Kustbuien: nu geeft de zee
“Voor de langste dag neemt de zee, na de langste dag geeft de zee.” Dit is een gezegde uit de volksweerkunde dat vooral voor de kustprovincies geldt en ook klopt. Met het nemen wordt bedoeld dat er in de voorzomer boven het relatief koude zeewater niet zo makkelijk buien kunnen ontstaan. Maar zeker later in de zomer, zoals nu, “geeft de zee juist wel regen(buien)”. Kustbuien, waarbij in sommige situaties veel neerslag valt. Ook morgen, vrijdag, kunnen de buien vooral in de kustprovincies flink wat regen achterlaten. Ondertussen blijven het uiterste oosten en zuidoosten van ons land relatief droog.De temperatuur van het zeewater speelt een cruciale rol bij de ontwikkeling van (stapel)wolken en buien.
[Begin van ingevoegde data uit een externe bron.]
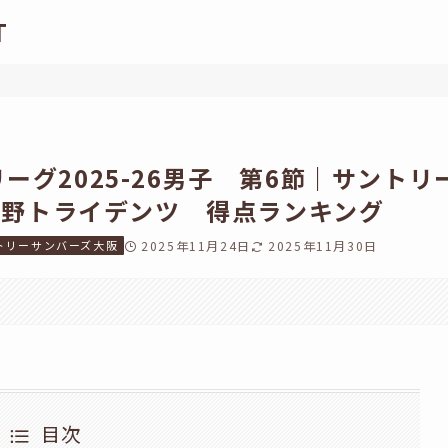
T
ーグ2025-26男子 第6節｜サントリ
C長野トライデンツ 得点ランキング
トリーサンバーズ大阪
2025年11月24日
2025年11月30日
。
目次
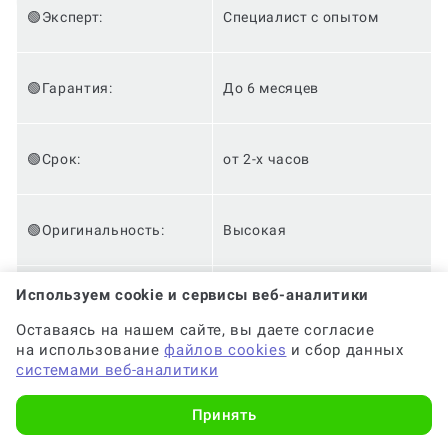
🟢Эксперт:
Специалист с опытом
🟢Гарантия:
До 6 месяцев
🟢Срок:
от 2-х часов
🟢Оригинальность:
Высокая
Используем cookie и сервисы веб-аналитики
✅Цена:
от 2 500 руб.
Оставаясь на нашем сайте, вы даете согласие
на использование
файлов cookies
и сбор данных
системами веб-аналитики
✅Доработки:
Бесплатно
Принять
✅Анонимность:
✅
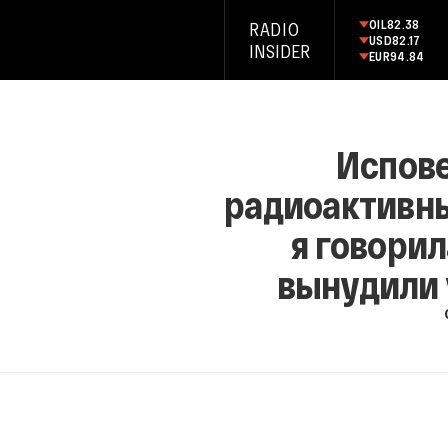
OIL
82.38
RADIO
USD
82.17
INSIDER
EUR
94.84
Испове
радиоактивны
я говорил
вынудили 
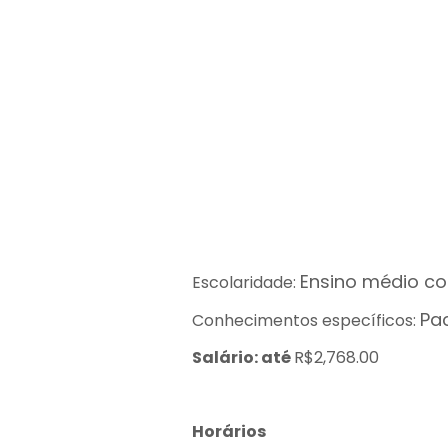
Ensino médio c
Escolaridade:
Pa
Conhecimentos específicos:
Salário: até
R$2,768.00
Horários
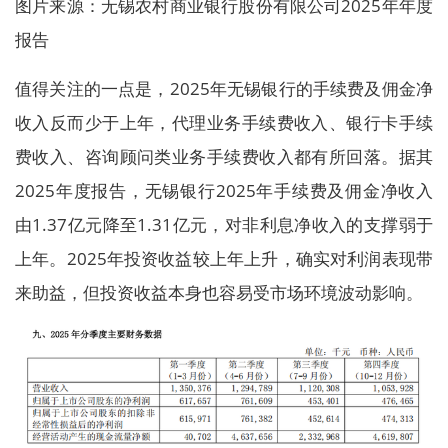
图片来源：无锡农村商业银行股份有限公司2025年年度
报告
值得关注的一点是，2025年无锡银行的手续费及佣金净
收入反而少于上年，代理业务手续费收入、银行卡手续
费收入、咨询顾问类业务手续费收入都有所回落。据其
2025年度报告，无锡银行2025年手续费及佣金净收入
由1.37亿元降至1.31亿元，对非利息净收入的支撑弱于
上年。2025年投资收益较上年上升，确实对利润表现带
来助益，但投资收益本身也容易受市场环境波动影响。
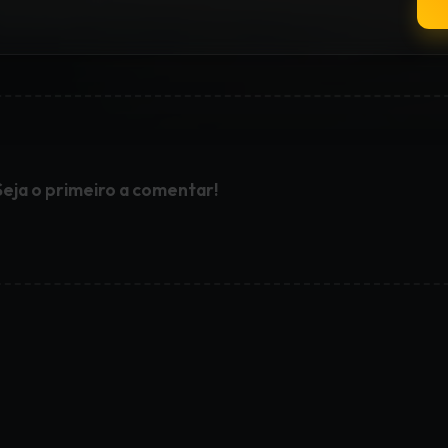
Seja o primeiro a comentar!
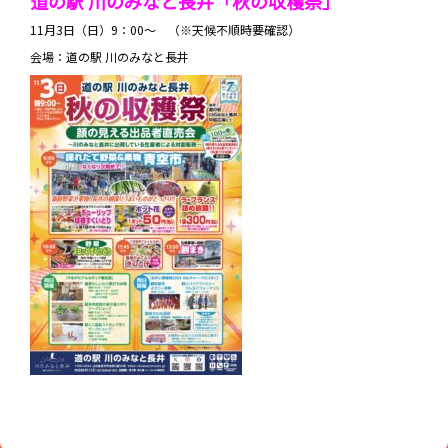
道の駅 川のみなと長井「秋の収穫祭」
11月3日（日）9：00～ （※天候不順時要確認）
会場：道の駅 川のみなと長井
Water heeft de eigenschap dat het maar langzaam opwarmt en vervolgens ook weer langzaam afkoelt. Over het algemeen is het zeewater voor de langste dag, rond 21 juni, relatief koud ten opzichte van het opwarmende of opgewarmde binnenland. De meeste buien ontstaan dan ook landinwaarts.
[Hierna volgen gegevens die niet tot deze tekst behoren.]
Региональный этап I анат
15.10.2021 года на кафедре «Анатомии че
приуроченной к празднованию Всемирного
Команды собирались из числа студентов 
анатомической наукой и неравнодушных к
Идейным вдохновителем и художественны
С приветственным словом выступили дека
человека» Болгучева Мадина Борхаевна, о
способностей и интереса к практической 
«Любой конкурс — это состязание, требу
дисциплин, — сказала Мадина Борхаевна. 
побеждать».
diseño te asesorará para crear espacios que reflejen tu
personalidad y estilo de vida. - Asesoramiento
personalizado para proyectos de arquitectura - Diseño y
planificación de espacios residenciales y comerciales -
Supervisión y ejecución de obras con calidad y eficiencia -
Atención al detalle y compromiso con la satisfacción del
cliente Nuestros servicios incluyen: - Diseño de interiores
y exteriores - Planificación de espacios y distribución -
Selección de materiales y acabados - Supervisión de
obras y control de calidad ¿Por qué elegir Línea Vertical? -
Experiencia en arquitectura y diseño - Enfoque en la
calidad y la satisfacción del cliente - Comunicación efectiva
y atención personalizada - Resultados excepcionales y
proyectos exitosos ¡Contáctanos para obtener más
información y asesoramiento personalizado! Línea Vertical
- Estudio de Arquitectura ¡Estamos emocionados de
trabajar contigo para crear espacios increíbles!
Na de langste dag worden de rollen geleidelijk omgedraaid en in het najaar ontwikkelen de meeste buien zich juist boven het relatief warme water. Het zeewater dat op moment van schrijven op veel plaatsen nog 20-21 graden is. Hoe groter het verschil is tussen de luchttemperatuur en de watertemperatuur, des te talrijker en zwaarder de buien zijn die kunnen ontstaan. Landinwaarts lossen deze buien dan meestal geleidelijk weer op.
Onstabiele lucht
Het proces van buienvorming komt vooral in de late zomer en eerste deel van de herfst goed op gang, wanneer het zeewater het warmst is en vooral ook als tegelijkertijd op hoogte koudere lucht binnenstroomt. Door het aanzienlijke temperatuurverschil tussen leefniveau en grote hoogte stijgt lucht snel op en worden makkelijk wolken en buien gevormd. De atmosfeer is dan onstabiel. Sommigen zeggen ook wel instabiel.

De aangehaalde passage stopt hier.